Any progress? I would really appreciate multiplexing support in channels 2. I don't want to have separate TCP connection for each realtime component in my web app.

the-papi avatar Dec 20 '19 10:12 the-papi

I did some work to create a multiplex channels consumer: https://gist.github.com/ronnievdc/dd65a1ba1fef86ba73e37faeaaf06de2

Assume you have 2 websockets on one page and want to expose both consumers / channels over one websocket connection

const channel_ws = new WebSocket('ws:///url/to/consumer');
const other_channel_ws = new WebSocket('ws://url/to/other/consumer');

To combine both consumers (and all other consumers you already have defined in routing.py) Add the following line to your routing.py

re_path(r'ws/multiplex/$', AsyncMultiplexWebsocketConsumer),

And change your javascript so it uses both consumers over 1 websocket connection, without changing the consumers at all.

const ws = new WebSocketMultiplex(new WebSocket('ws://ws/multiplex/'));
const channel_ws = ws.channel('/url/to/consumer');
const other_channel_ws = ws.channel('/url/to/other/consumer');

ronnievdc avatar May 13 '20 14:05 ronnievdc

Do any of the recent async enhancements in Django 3.1 or the work towards ASGI v3 (#1480) make official multiplexing support easier to realize?

johnthagen avatar Aug 08 '20 13:08 johnthagen

Multiplexing was never about the underlying protocol or support - the sticking point for me has always been that it needs a lot of client-side code and a good specification that can handle connection drops to make it work well. It can also be totally accomplished as a third-party app, which was always my suggestion if someone wanted to work on it and prove it out before making a pitch to have it rolled in.

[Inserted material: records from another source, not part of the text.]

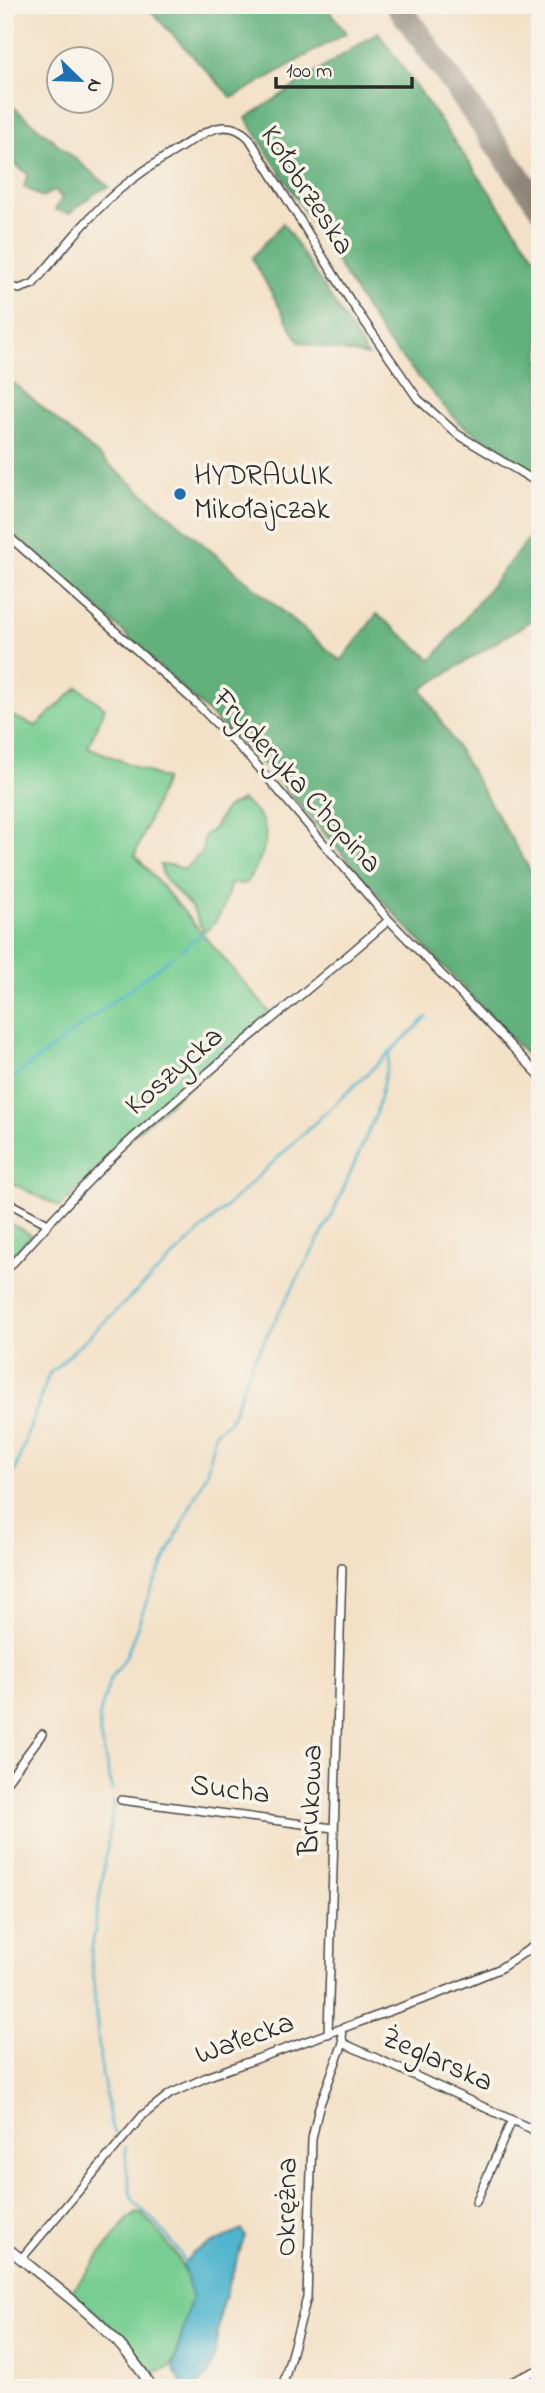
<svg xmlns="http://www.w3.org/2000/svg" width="545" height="2393" font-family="'Indie Flower',sans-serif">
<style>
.green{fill:#78ce92;stroke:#527c5e;stroke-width:2}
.forest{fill:#62b17c;stroke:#466e54;stroke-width:2}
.water{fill:#4fb5ce;stroke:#3d707c;stroke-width:2}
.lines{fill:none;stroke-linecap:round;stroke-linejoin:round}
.stream{stroke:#4fb5ce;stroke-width:2.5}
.taxiway{stroke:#8f8679;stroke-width:24}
.minor-casing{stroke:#494642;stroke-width:10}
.tertiary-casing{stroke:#494642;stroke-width:12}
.minor{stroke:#fff;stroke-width:7}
.tertiary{stroke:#fff;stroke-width:9}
.poi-dot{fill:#1f6fb2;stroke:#f7f3e8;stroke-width:2.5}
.labels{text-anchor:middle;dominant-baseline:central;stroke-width:7;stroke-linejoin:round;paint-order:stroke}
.street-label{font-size:30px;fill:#2b2b2b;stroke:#f7f3e8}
.poi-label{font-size:30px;fill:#2b2b2b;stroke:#f7f3e8;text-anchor:start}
</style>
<rect width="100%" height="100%" fill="#f7f3e8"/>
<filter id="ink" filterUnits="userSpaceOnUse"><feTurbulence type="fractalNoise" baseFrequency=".0143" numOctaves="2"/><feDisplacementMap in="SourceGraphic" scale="14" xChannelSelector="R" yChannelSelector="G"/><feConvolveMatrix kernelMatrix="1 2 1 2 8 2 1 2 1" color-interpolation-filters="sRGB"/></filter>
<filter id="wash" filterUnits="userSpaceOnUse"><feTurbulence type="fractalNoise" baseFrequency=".00686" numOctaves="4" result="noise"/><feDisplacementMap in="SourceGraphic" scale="28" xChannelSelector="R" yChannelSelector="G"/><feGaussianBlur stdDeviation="1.57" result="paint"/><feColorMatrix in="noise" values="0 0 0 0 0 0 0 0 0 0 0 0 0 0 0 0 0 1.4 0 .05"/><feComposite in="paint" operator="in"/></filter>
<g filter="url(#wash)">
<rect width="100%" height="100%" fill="#f3e1c7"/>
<path class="green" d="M78 687 105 708 88 747 165 779 135 855 271 1014 109 1156 60 1207 5 1180V713L36 726Z
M242 800C247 805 255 810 259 816 275 837 258 867 245 884L231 883C226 900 221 922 204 932L192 908 164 878 160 865H173L184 870 203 851 204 836 214 828 225 809Z
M5 1221 32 1235 5 1264Z
M137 2213 142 2214C163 2237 190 2264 191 2298 191 2319 177 2340 174 2361L171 2367 155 2372 147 2367 96 2313 71 2292 127 2220Z
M5 2377 27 2382H49L53 2388H5Z"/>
<path class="forest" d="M145 5H325L346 33 232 98Z
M378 32 540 264V475L459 423 385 339 246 118Z
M5 100 109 187 97 192 70 213 55 210 62 198 55 190 42 197 24 187 28 174 12 163 5 166Z
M283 223 368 356 299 342 252 258Z
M5 376 341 661 377 614 432 660 540 524V615L422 689 540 887V1069L401 921 267 768 87 598 5 527Z"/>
<path class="water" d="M242 2230 245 2236 222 2304 214 2358 209 2374 195 2388 185 2387 175 2372 174 2365 192 2296 183 2265 193 2252Z"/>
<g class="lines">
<path class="stream" d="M181 950 204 932
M5 1084 174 955
M5 1498 49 1374 427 1017
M112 1790 100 1735 99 1718 109 1681 126 1657 150 1592 207 1471 215 1432 230 1421 252 1363 332 1215 376 1114 390 1053
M114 1802 91 1954 100 2060 111 2126 116 2134
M125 2147C126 2162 128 2189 134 2201 136 2206 141 2208 145 2212 159 2226 178 2246 185 2264
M5 2379 11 2378 26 2388"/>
<path class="taxiway" d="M398 5 540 207"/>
</g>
</g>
<g filter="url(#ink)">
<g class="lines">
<defs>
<path id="minor" d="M5 285 19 289 33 284C61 252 87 217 120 189 138 174 158 161 178 149 201 135 225 114 249 138L351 302 418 399 457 434 540 484
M5 533 197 704 255 763 389 920 540 1076
M5 1201 48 1224
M5 1272C43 1229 81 1187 122 1148 208 1069 301 997 389 920
M5 1784 42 1734
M121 1800 333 1828
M328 2034 342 1568
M343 2043 512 2120 476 2202
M512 2120 540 2133
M21 2259 143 2115 170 2094 209 2076 435 1995 499 1969 540 1942
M282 2388 307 2298 312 2139 319 2107 343 2043 341 2029
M498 2388 540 2369"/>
<path id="tertiary" d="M5 2246C57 2289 118 2329 152 2388"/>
</defs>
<use href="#minor" class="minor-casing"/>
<use href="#tertiary" class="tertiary-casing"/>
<use href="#minor" class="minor"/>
<use href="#tertiary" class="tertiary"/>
</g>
</g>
<circle class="poi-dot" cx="180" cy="494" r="7"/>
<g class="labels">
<g class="street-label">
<text transform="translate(306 191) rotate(57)">Kołobrzeska</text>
<text transform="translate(296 782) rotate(48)">Fryderyka Chopina</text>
<text transform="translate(175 1072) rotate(-41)">Koszycka</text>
<text transform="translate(230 1791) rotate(7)">Sucha</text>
<text transform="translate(312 1800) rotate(-88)">Brukowa</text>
<text transform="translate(245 2040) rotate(-20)">Wałecka</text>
<text transform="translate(437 2061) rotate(24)">Żeglarska</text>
<text transform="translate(288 2207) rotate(-89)">Okrężna</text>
</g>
<g class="poi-label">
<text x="194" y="477">HYDRAULIK<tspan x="194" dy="34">Mikołajczak</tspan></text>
</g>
</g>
<rect width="545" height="2393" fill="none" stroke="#f7f3e8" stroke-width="28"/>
<g transform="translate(80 80) rotate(113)"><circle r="33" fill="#f7f3e8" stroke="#a5a39c" stroke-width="2"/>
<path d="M0-5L12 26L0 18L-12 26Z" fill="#1f6fb2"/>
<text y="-10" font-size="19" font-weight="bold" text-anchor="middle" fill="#2b2b2b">N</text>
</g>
<path d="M276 77v10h136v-10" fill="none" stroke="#2b2b2b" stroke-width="3.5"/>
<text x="286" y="77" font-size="21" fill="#2b2b2b" stroke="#f7f3e8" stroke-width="5" paint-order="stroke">100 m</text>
</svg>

andrewgodwin avatar Aug 08 '20 22:08 andrewgodwin

I wrote a third party app that provides a (de)multiplexer for Channels 2: https://github.com/csdenboer/channels-demultiplexer. Is it OK if I create a PR that adds a link to this package to the documentation?

csdenboer avatar Sep 19 '20 08:09 csdenboer

I have created a PR (https://github.com/django/channels/pull/1503) that adds documentation about the current multiplexing support of Channels 2 and a package I have published that provides a (de)multiplexer for AsyncJsonWebsocketConsumer consumers. I would like to give the package some exposure so I can prove it out before making a pitch to have it rolled in.